Let’s set the stage. With the failure of Bradenton, Fla.-based Horizon Bank, that’s a total of 119 bank failures in the U.S. in 2010 — the highest amount since 1992. The Federal Deposit Insurance Corp. says another 829 banks are on its “troubled bank list” as of Aug. 31. So right up front there’s a burgeoning list of troubled banks — and soon-to-be-troubled banks — that could be takeover targets.

First on our list of buyers is PNC Bank (Stock Quote: PNC). The Pittsburgh-based bank is in what bank merger watchers call the "sweet spot" — big enough to throw its weight around and grab smaller, weaker banks, but not so big that it falls under the watchful eye of Uncle Sam, who has strict regulations on what mega-banks can and cannot do in terms of merger activity. Big banks like Bank of America (Stock Quote: BAC), JPMorgan (Stock Quote: JPM) and Wells Fargo (Stock Quote: WFC) each own 10% of total U.S. bank assets, making them ineligible to grow any larger under statutes laid out by the federal government.

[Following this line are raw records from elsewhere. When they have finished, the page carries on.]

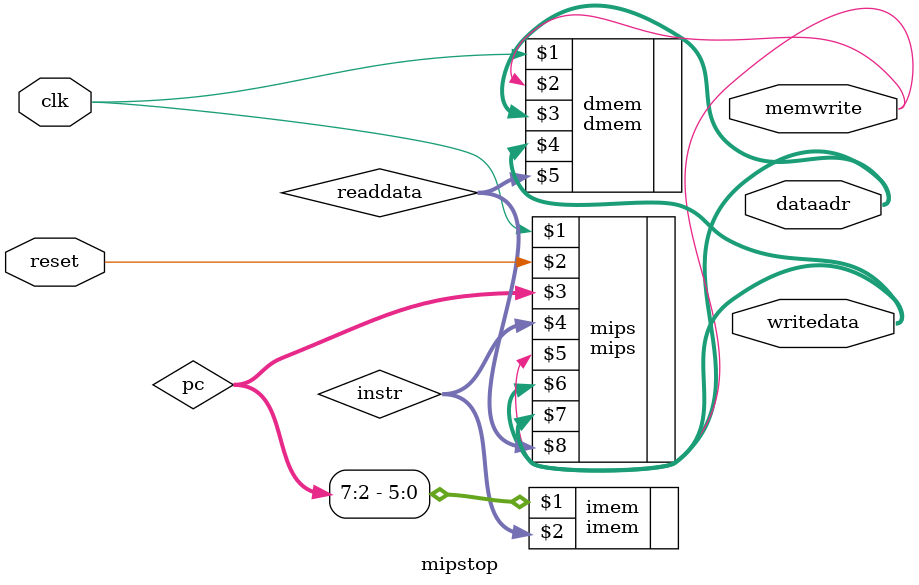
<source format=sv>

module mipstop(input  logic       clk, reset, 
           output logic [31:0] writedata, dataadr, 
           output logic       memwrite);

  logic [31:0] pc, instr, readdata;
  
  // instantiate processor and memories

  mips mips(clk, reset, pc, instr, memwrite, dataadr, writedata, readdata);

  imem imem(pc[7:2], instr);

  dmem dmem(clk, memwrite, dataadr, writedata, readdata);

endmodule

</source>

But not PNC. A big regional bank like PNC is primed to swoop in and pick up the growing number of banks suffering depressed market values thanks to the sour economy and tight credit market. The consulting firm Keefe, Bruyette & Woods, Inc. says banks like KeyCorp, SunTrust Bank, and Regions Financial Corp. could be pick-off targets for PNC, and other big regional banks like U.S. Bank (Stock Quote: USB).

“Those companies have the luxury of looking at anything, says New York-based KBW analyst Christopher McGratty. “Acquirers are more likely to strike than they were last year now that the industry has stabilized. If you feel you have a fair assessment of what your own assets are worth, you feel better about looking at others.”

PNC has already acquired National City Corp., and absorbed the bank into its branch system this past summer. And U.S. Bank bought 10 banks in the past two years. As bank reform comes into play, and more banks wrestle with declining revenues, tougher regulations, and stronger capital requirements, we can expect more banks to put “for sale” signs outside their doors.

And they may not have a choice: “A key board consideration is likely to be whether earnings headwinds will remain too intense and preclude the bank from earning an acceptable return above its costs of capital," KBW’s McGratty wrote in a June 2010 research report. "If so, we believe this is likely to spark conversations about maintaining independence."

Under those circumstances, survival, or at least some form of it, may trump independence for a growing number of banks.